Roman troops established two military camps in the area during the 1st century AD, of which only a few pieces of wood have now been found. Archaeologists from the Goethe University have spent years studying the place and the latest excavations have allowed them to find a whole defensive construction that consisted of sharp stakes, designed to prevent the enemy from approaching.

The martial-looking structure was meant to deter Germanic tribes from attacking the camp. Such installations, comparable in function to modern barbed wire, are already mentioned in the literature of the time. César, for example, wrote about them. But to date none had been found.

The moist soil of the Blöskopf area, the German researchers explain, provided ideal conditions for their preservation: the wooden spikes, which probably stretched the length of an entire ditch around the camp, were found to be well preserved.

The latest work at this site on both sides of the Emsbach valley began in 2016, when a hunter noticed a difference in color in the grain fields, which is usually an indication of underground structures.

A photo taken by a drone from the air confirmed the hypothesis. The field was crossed by a track that archaeologists thought might have originated with a huge tractor. But, in reality, it was a double moat that framed a Roman camp.

Geomagnetic analyzes later revealed a military fort occupying up to eight hectares and containing some 40 wooden towers. Subsequent work revealed that the camp, which was apparently intended to be a lasting construction, was never completed.

Hardly a permanent building was found, consisting of a warehouse and a depot. The 3,000 soldiers estimated to have been stationed at the fort probably had to sleep in tents. And some scorch marks show that the place burned down a few years after it was raised.

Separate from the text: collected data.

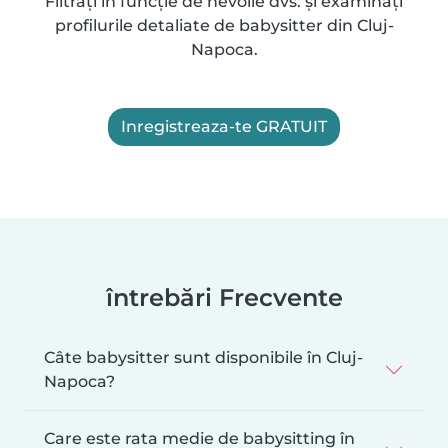
Filtrați în funcție de nevoile dvs. și examinați
profilurile detaliate de babysitter din Cluj-
Napoca.
Inregistreaza-te GRATUIT
întrebări Frecvente
Câte babysitter sunt disponibile în Cluj-
Napoca?
Care este rata medie de babysitting în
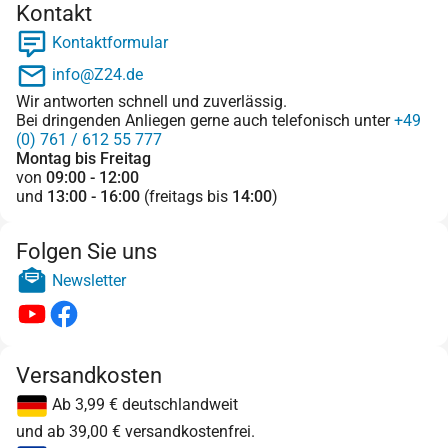
Kontakt
Kontaktformular
info@Z24.de
Wir antworten schnell und zuverlässig.
Bei dringenden Anliegen gerne auch telefonisch unter
+49
(0) 761 / 612 55 777
Montag bis Freitag
von
09:00 - 12:00
und
13:00 - 16:00
(freitags bis
14:00
)
Folgen Sie uns
Newsletter
Versandkosten
Ab 3,99 € deutschlandweit
und ab 39,00 € versandkostenfrei.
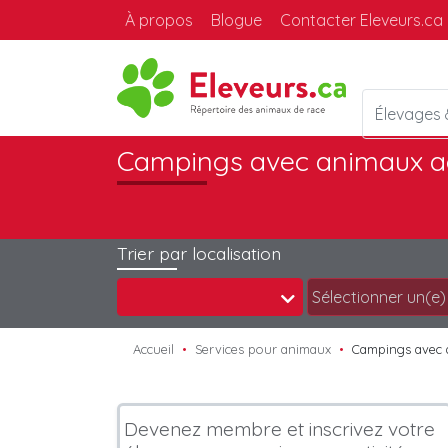
À propos
Blogue
Contacter Eleveurs.ca
Élevages
Campings avec animaux a
Trier par localisation
Accueil
Services pour animaux
Campings avec 
Devenez membre et inscrivez votre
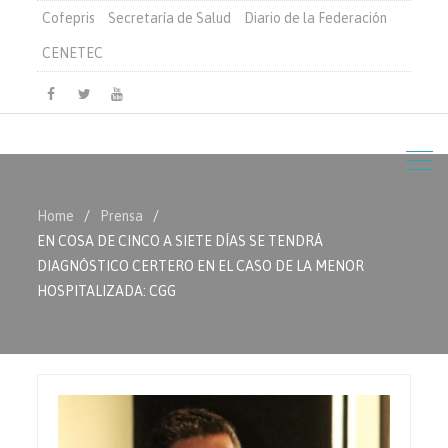
Cofepris
Secretaría de Salud
Diario de la Federación
CENETEC
Facebook
Twitter
Youtube
Home
Prensa
EN COSA DE CINCO A SIETE DÍAS SE TENDRÁ
DIAGNÓSTICO CERTERO EN EL CASO DE LA MENOR
HOSPITALIZADA: CGG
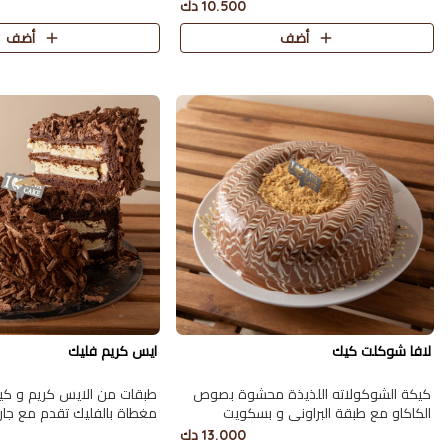
ميلك ووايت تكفي 8 أشخاص.
أشخاص.
10.500 دك
أضف
أضف
لافا شوكلت كيك
ايس كريم فليك
كيكة الشوكولاته اللذيذة محشوة بصوص
طبقات من الايس كريم و كيك
الكاكاو مع طبقة البراوني و بسكويت
الدايجستف تكفي 9 اشخاص
اشخاص.
13.000 دك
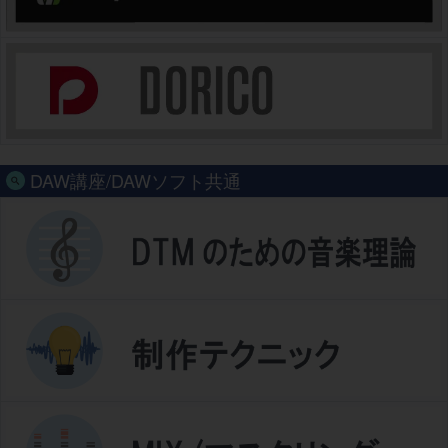
DAW講座/DAWソフト共通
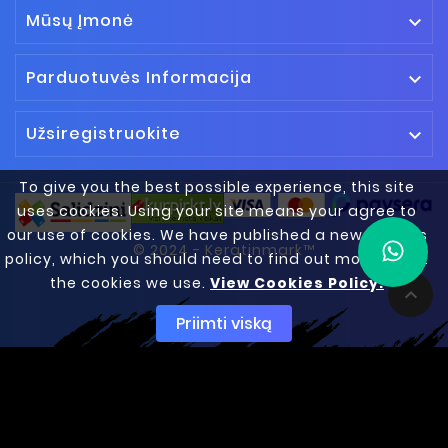
Mūsų Įmonė

Parduotuvės Informacija

Užsiregistruokite

To give you the best possible experience, this site
uses cookies. Using your site means your agree to
our use of cookies. We have published a new cookies
© 2024 - Keratinmark™
policy, which you should need to find out more about
the cookies we use.
View Cookies Policy.

Priimti viską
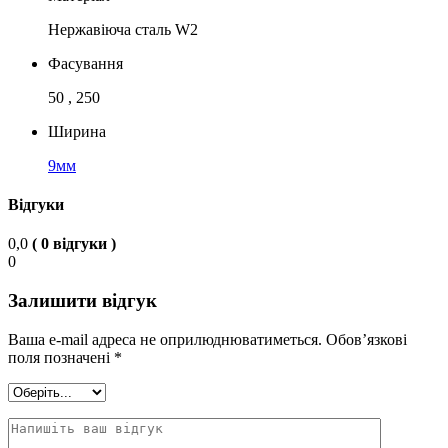
Нержавіюча сталь W2
Фасування
50 , 250
Ширина
9мм
Відгуки
0,0
( 0 відгуки )
0
Залишити відгук
Ваша e-mail адреса не оприлюднюватиметься.
Обов’язкові
поля позначені
*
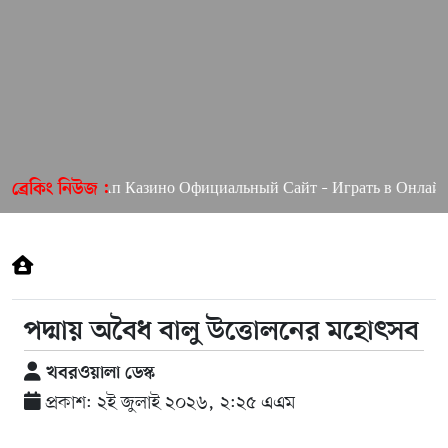
Пин Ап Казино Официальный Сайт – Играть в Онлайн Ка
ব্রেকিং নিউজ :
পদ্মায় অবৈধ বালু উত্তোলনের মহোৎসব
খবরওয়ালা ডেস্ক
প্রকাশ: ২ই জুলাই ২০২৬, ২:২৫ এএম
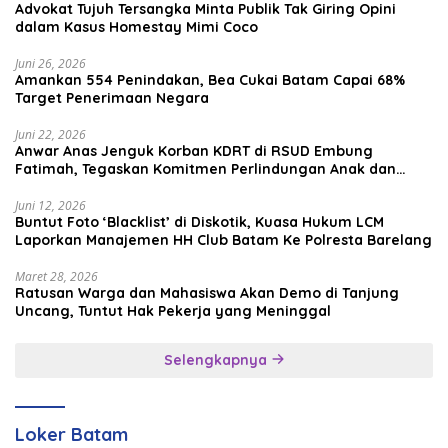
Advokat Tujuh Tersangka Minta Publik Tak Giring Opini
dalam Kasus Homestay Mimi Coco
Juni 26, 2026
Amankan 554 Penindakan, Bea Cukai Batam Capai 68%
Target Penerimaan Negara
Juni 22, 2026
Anwar Anas Jenguk Korban KDRT di RSUD Embung
Fatimah, Tegaskan Komitmen Perlindungan Anak dan
Korban Kekerasan
Juni 12, 2026
Buntut Foto ‘Blacklist’ di Diskotik, Kuasa Hukum LCM
Laporkan Manajemen HH Club Batam Ke Polresta Barelang
Maret 28, 2026
Ratusan Warga dan Mahasiswa Akan Demo di Tanjung
Uncang, Tuntut Hak Pekerja yang Meninggal
Selengkapnya
Loker Batam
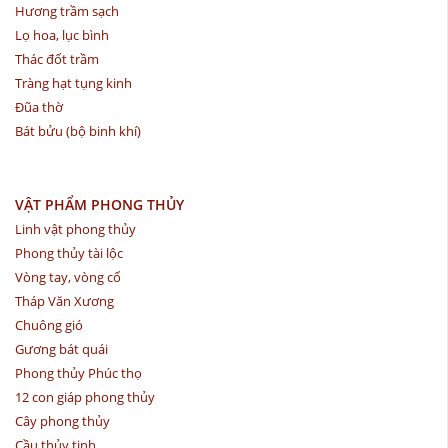
Hương trầm sạch
Lọ hoa, lục bình
Thác đốt trầm
Tràng hạt tụng kinh
Đũa thờ
Bát bửu (bộ binh khí)
VẬT PHẨM PHONG THỦY
Linh vật phong thủy
Phong thủy tài lộc
Vòng tay, vòng cổ
Tháp Văn Xương
Chuông gió
Gương bát quái
Phong thủy Phúc thọ
12 con giáp phong thủy
Cây phong thủy
Cầu thủy tinh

A team of students, led by archaeologist Frederic Auth, identified the second, much smaller camp, located about two kilometers away as the crow flies, on the other side of the Emsbach valley. But what about the money? What happened to it?

Next to the spectacular wooden defensive structure, a coin minted in the year 43 AD was discovered. So the experts turned to the written sources and found a relevant clue in the texts of the historian Tacitus: under the mandate of the Roman governor Curtius Rufus, in the year 47 AD. attempts to extract silver in the area failed.

Performance up to that point had simply been too poor. That is why the Romans abandoned the entire system of shafts and tunnels that they had built. But, a few meters below one of those galleries, there was a vein that would have allowed the Romans to extract silver for 200 years.

Ultimately, the mineral was mined in later centuries. The Romans' hope of having a lucrative precious metals mining operation also explains the presence of the military camp: they wanted to be able to defend themselves against sudden raids, which is not an unlikely scenario given the value of the raw material.

But the legionnaires ordered to dig the tunnels weren't too enthusiastic about the hard work. Tacitus says that they wrote to the Emperor Claudius in Rome, asking him to award the triumphal insignia to commanders in advance so they would not have to force their soldiers to slave labor unnecessarily. What they did not know was that up to 200 tons of silver were stored under their feet, waiting for someone to find and extract it.